Supplied data Start Marker
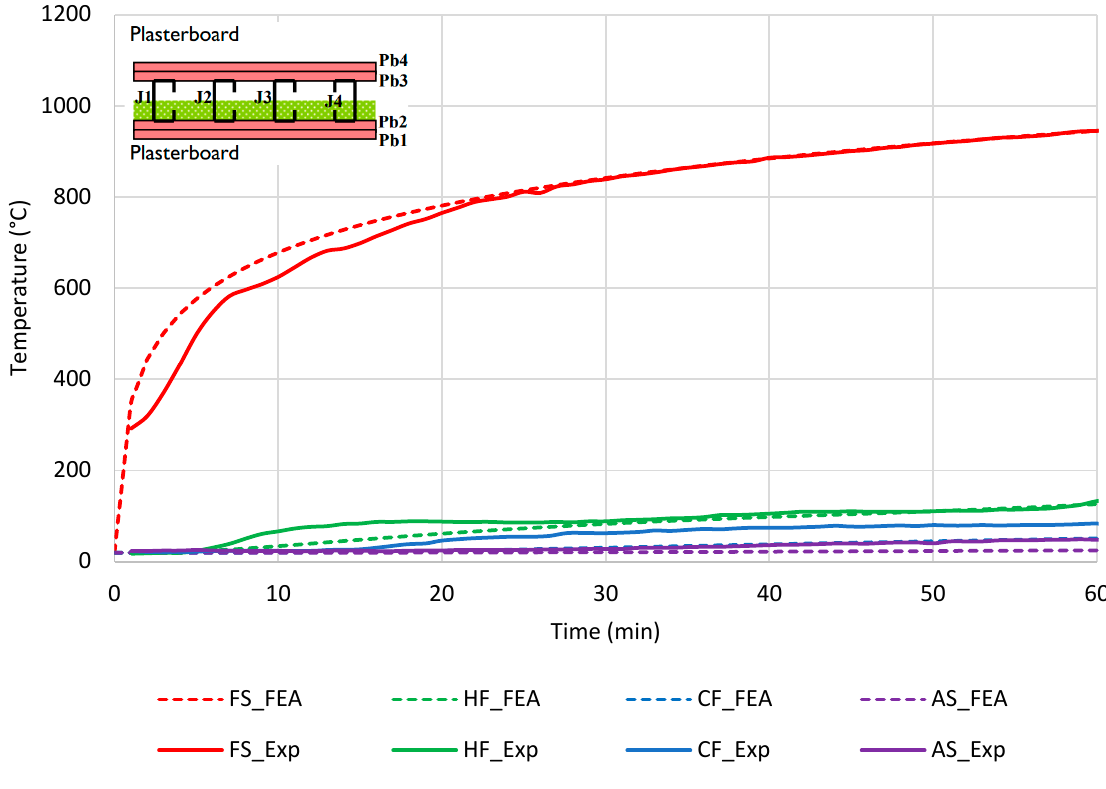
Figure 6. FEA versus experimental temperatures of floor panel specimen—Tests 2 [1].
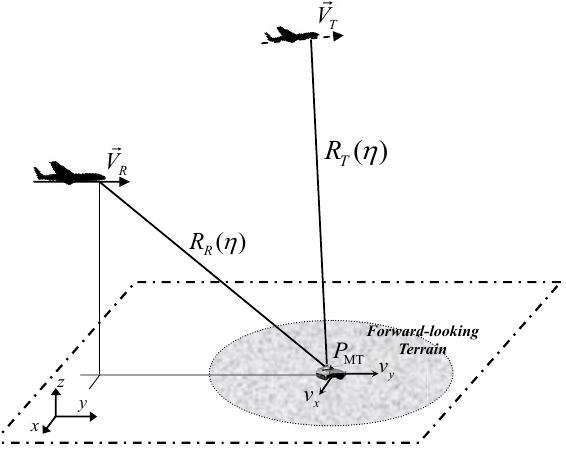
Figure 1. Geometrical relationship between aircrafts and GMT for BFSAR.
Supplied data End Marker
Supplied data Start Marker
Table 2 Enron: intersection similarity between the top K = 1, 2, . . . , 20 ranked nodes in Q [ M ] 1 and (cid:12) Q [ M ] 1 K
Supplied data End Marker
# Exercise:
If a line of the data contains "between", copy it out.

# Worked solution:
Figure 1. Geometrical relationship between aircrafts and GMT for BFSAR.
Table 2 Enron: intersection similarity between the top K = 1, 2, . . . , 20 ranked nodes in Q [ M ] 1 and (cid:12) Q [ M ] 1 K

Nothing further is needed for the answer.